§ Task requirements:
Reproduce the text lines that follow every one of the entries below, unchanged and in their original order, and leave the pictures out of your answer.

§ Task data:
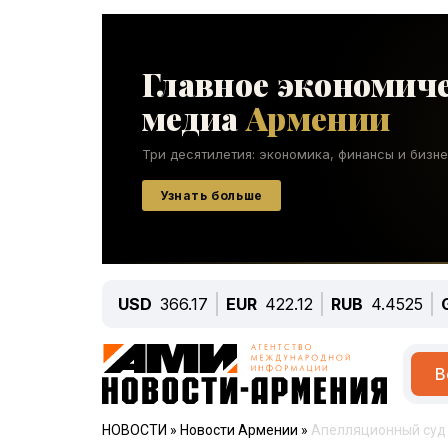
USD
366.17
EUR
422.12
RUB
4.4525
В
НОВОСТИ
»
Новости Армении
»
Апелляционный суд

§ Answer box:
USD
366.17
EUR
422.12
RUB
4.4525
В
НОВОСТИ
»
Новости Армении
»
Апелляционный суд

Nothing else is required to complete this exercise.